BRADENTON BEACH – The liveaboard boating community in Bradenton Beach lost a friend and fellow sailor with the recent passing of 59-year-old Octavio Utrera.
Utrera previously owned and operated Anna Maria Island Sailing Adventures. His charter trips included the gourmet meals he prepared aboard his sailboat, the Zefiro.
According to Longboat Key Public Information Officer Tina Adams and Lt. Robert Bourque of the Longboat Key Police Department, Utrera’s body was discovered at approximately 10:30 a.m. on Tuesday, Dec. 24 floating just offshore in the Gulf of Mexico near the 100 block of Sands Point Road by New Pass at the south end of Longboat Key.
On Monday, Dec. 30, Bourque said the case remained under investigation. Bourque said no cause of death had yet been determined, but the medical examiner initially found no signs of trauma to the body. A toxicology report was pending.
Adams said Utrera’s driver license listed a Holmes Beach address, but those who knew him said he’d recently been living on a sailboat anchored near the Bridge Street Pier.
Bourque said the last known sighting of Utrera alive was when a Bradenton Beach police officer spoke with him on Sunday, Dec. 22 at approximately 10:47 p.m.
Bradenton Beach Det. Sgt. Lenard Diaz said Officer Eric Hill spoke with Utrera that night when he discovered Utrera’s sailboat tied to a piling alongside the south side of the Bridge Street Pier.
“Apparently his boat cut loose so he had tied to one of the pier pillars east of the floating dock,” Diaz said.
“They talked for a little bit. It was pretty windy, so there really wasn’t much he could do until the next day. When Eric left, he was still on the boat. That was the last time we had contact with him,” Diaz said.
Diaz said Hill returned to the pier around 2 a.m. and discovered a second boat tied up near Utrera’s boat but had no additional interaction with Utrera.
Utrera’s body was located approximately 12 miles from the pier. When asked if it was known how or where Utrera wound up in the water, Bourque said that question could not yet be answered.
A respected sailor
Bradenton Beach resident Patti Clarke met Utrera when she worked at the Bradenton Beach Marina.
“He was a very dear friend of mine,” Clarke said.
Clarke said Utrera had been living in New Jersey for the past couple of years, but returned to the Island in September. Clarke helped Utrera acquire the use of the sailboat he was living on and they planned to use that boat to do charters together.
Clarke said she received text messages from two mutual friends who said Utrera called them on Sunday, Dec. 22 and said he was having trouble with the boat due to the strong winds and weather conditions. Both friends were out of town and could not help.
Utrera used to dock the Zefiro at the Bradenton Beach Marina.
“We called Octavio ‘O.J.’ He was around the marina for many years buying fuel or getting repairs done. O.J. was a nice guy – quick to laugh and joke around. He escaped from Cuba on a naval boat. He was quite proficient at handling boats,” marina president Mike Bazzy said.
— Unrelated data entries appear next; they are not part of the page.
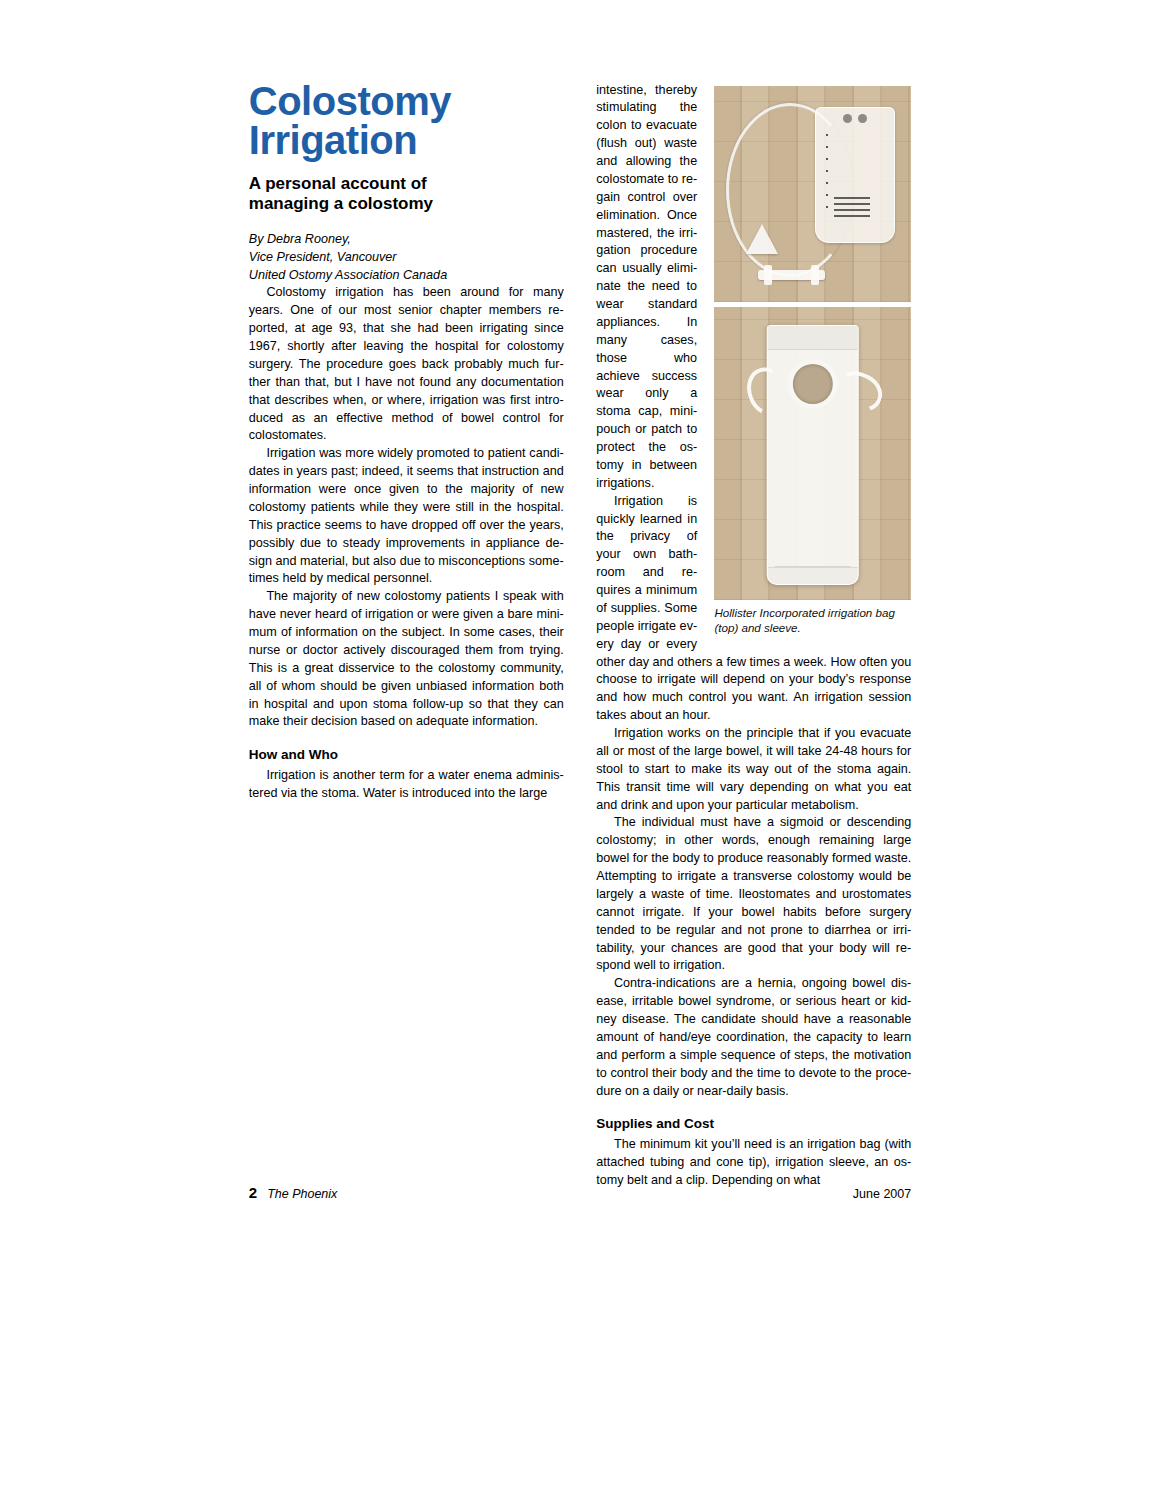Colostomy
Irrigation
A personal account of
managing a colostomy
By Debra Rooney,
Vice President, Vancouver
United Ostomy Association Canada
Colostomy irrigation has been around for many years. One of our most senior chapter members reported, at age 93, that she had been irrigating since 1967, shortly after leaving the hospital for colostomy surgery. The procedure goes back probably much further than that, but I have not found any documentation that describes when, or where, irrigation was first introduced as an effective method of bowel control for colostomates.
Irrigation was more widely promoted to patient candidates in years past; indeed, it seems that instruction and information were once given to the majority of new colostomy patients while they were still in the hospital. This practice seems to have dropped off over the years, possibly due to steady improvements in appliance design and material, but also due to misconceptions sometimes held by medical personnel.
The majority of new colostomy patients I speak with have never heard of irrigation or were given a bare minimum of information on the subject. In some cases, their nurse or doctor actively discouraged them from trying. This is a great disservice to the colostomy community, all of whom should be given unbiased information both in hospital and upon stoma follow-up so that they can make their decision based on adequate information.
How and Who
Irrigation is another term for a water enema administered via the stoma. Water is introduced into the large
Hollister Incorporated irrigation bag (top) and sleeve.
intestine, thereby stimulating the colon to evacuate (flush out) waste and allowing the colostomate to regain control over elimination. Once mastered, the irrigation procedure can usually eliminate the need to wear standard appliances. In many cases, those who achieve success wear only a stoma cap, mini-pouch or patch to protect the ostomy in between irrigations.
Irrigation is quickly learned in the privacy of your own bathroom and requires a minimum of supplies. Some people irrigate every day or every other day and others a few times a week. How often you choose to irrigate will depend on your body’s response and how much control you want. An irrigation session takes about an hour.
Irrigation works on the principle that if you evacuate all or most of the large bowel, it will take 24-48 hours for stool to start to make its way out of the stoma again. This transit time will vary depending on what you eat and drink and upon your particular metabolism.
The individual must have a sigmoid or descending colostomy; in other words, enough remaining large bowel for the body to produce reasonably formed waste. Attempting to irrigate a transverse colostomy would be largely a waste of time. Ileostomates and urostomates cannot irrigate. If your bowel habits before surgery tended to be regular and not prone to diarrhea or irritability, your chances are good that your body will respond well to irrigation.
Contra-indications are a hernia, ongoing bowel disease, irritable bowel syndrome, or serious heart or kidney disease. The candidate should have a reasonable amount of hand/eye coordination, the capacity to learn and perform a simple sequence of steps, the motivation to control their body and the time to devote to the procedure on a daily or near-daily basis.
Supplies and Cost
The minimum kit you’ll need is an irrigation bag (with attached tubing and cone tip), irrigation sleeve, an ostomy belt and a clip. Depending on what
2 The Phoenix
June 2007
“He had his boat at my place a couple years ago. With the winds and the weather and the floating dock being closed, it was getting too hard to run his charter business out of the anchorage, so he rented a slip here for more than year. He took six people out at a time and when they came back to the dock everyone would be cracking up. He was a good guy to be on a boat with,” Bazzy said.
Paradise Boat Tours General Manager Sherman Baldwin operates his tour boat business from an office at the foot of the pier.
“When Octavio was doing AMI Sailing Adventures full-fledged in 2014 and 2015 there would be days when except for provisioning his boat and running to the market on a scooter he would be on the water 24 hours a day. Food was part of his charters and he used to make these amazing meals. He loved boating and he was great with people,” Baldwin said.
“He defected from the Cuban Navy. He came here because he loved America. He used to do this funny thing when he sailed in. He’d see some boaters and yell ‘Which way to America?’” Baldwin said.
Morgan Rothe met Utrera about 12 years ago when he sailed from Sarasota to Bradenton Beach.
“I threw an anchor down next to this guy and he said, ‘Welcome to America.’ He threw me a Busch beer from 30 feet away. Octavio was the first person I met out there. He told me he and some of his buddies were in the Cuban Navy and stole one of Castro’s patrol boats and escaped to America in the late 1970s. Octavia was a seasoned sailor. I sailed with him seven or eight times,” Rothe said.